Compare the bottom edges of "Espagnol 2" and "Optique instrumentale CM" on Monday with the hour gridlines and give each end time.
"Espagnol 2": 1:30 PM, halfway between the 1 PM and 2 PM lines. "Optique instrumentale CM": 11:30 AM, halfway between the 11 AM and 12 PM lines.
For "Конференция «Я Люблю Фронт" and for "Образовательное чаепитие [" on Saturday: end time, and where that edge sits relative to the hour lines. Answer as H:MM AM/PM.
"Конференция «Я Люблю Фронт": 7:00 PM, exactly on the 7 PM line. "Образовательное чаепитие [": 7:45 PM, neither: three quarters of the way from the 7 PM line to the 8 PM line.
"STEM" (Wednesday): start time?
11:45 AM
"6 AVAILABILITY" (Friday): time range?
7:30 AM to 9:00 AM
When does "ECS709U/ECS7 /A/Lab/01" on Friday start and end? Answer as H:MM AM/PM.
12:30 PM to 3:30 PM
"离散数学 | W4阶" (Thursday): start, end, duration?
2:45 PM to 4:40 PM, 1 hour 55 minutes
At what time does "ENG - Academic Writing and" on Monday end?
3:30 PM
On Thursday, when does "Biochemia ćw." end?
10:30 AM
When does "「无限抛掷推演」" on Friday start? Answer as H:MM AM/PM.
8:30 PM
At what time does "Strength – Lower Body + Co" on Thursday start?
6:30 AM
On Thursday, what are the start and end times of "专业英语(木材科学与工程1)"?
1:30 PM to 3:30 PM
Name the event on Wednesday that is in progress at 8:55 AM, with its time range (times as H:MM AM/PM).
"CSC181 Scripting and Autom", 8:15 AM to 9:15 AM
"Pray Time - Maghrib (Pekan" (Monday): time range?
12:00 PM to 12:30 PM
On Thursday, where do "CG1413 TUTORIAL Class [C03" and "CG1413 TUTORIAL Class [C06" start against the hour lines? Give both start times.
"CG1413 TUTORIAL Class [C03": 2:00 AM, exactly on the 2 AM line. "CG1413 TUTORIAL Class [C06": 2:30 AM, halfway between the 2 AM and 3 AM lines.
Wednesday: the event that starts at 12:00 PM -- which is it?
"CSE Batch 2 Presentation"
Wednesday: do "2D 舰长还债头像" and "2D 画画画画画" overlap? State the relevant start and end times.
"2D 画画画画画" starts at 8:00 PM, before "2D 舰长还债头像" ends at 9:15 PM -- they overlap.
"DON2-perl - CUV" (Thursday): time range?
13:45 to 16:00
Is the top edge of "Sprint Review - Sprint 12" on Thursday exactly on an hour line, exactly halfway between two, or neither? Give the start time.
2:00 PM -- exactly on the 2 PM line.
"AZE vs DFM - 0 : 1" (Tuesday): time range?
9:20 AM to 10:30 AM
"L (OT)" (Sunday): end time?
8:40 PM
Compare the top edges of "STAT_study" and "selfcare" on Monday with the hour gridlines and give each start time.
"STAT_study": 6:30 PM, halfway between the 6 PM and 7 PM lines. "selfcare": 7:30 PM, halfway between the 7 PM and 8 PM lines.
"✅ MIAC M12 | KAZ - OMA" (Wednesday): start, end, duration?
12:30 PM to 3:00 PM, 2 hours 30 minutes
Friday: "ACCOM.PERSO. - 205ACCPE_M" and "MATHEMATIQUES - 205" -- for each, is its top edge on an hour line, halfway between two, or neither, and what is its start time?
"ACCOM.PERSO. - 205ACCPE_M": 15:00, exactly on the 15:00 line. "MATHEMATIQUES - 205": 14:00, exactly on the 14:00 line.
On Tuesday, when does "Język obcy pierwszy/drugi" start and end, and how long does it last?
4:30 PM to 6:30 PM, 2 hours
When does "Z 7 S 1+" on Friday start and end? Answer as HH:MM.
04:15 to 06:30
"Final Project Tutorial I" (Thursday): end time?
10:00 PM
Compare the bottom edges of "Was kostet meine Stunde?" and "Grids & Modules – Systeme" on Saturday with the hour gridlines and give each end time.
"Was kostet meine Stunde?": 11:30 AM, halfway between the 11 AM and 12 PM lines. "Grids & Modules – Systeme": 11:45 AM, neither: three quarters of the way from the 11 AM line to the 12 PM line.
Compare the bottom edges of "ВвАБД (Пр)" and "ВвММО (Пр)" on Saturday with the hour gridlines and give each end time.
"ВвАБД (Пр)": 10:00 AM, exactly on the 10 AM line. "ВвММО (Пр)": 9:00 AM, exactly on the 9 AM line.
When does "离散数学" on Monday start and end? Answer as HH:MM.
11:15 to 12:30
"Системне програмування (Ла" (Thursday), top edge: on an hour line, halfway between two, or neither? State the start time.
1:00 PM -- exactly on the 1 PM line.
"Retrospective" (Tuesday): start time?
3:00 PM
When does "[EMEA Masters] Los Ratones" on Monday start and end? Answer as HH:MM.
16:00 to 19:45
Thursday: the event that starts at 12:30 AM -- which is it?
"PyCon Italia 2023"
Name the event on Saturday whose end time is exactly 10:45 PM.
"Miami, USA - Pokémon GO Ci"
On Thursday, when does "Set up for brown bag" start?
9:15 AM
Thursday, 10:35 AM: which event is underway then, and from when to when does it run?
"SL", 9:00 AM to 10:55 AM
----------
* Problem details
Reproduce verbatim the lines of material from the line with "Compare the top" to the line with "04:15 to 06:30", inclusive of both.

* Answer below
Compare the top edges of "STAT_study" and "selfcare" on Monday with the hour gridlines and give each start time.
"STAT_study": 6:30 PM, halfway between the 6 PM and 7 PM lines. "selfcare": 7:30 PM, halfway between the 7 PM and 8 PM lines.
"✅ MIAC M12 | KAZ - OMA" (Wednesday): start, end, duration?
12:30 PM to 3:00 PM, 2 hours 30 minutes
Friday: "ACCOM.PERSO. - 205ACCPE_M" and "MATHEMATIQUES - 205" -- for each, is its top edge on an hour line, halfway between two, or neither, and what is its start time?
"ACCOM.PERSO. - 205ACCPE_M": 15:00, exactly on the 15:00 line. "MATHEMATIQUES - 205": 14:00, exactly on the 14:00 line.
On Tuesday, when does "Język obcy pierwszy/drugi" start and end, and how long does it last?
4:30 PM to 6:30 PM, 2 hours
When does "Z 7 S 1+" on Friday start and end? Answer as HH:MM.
04:15 to 06:30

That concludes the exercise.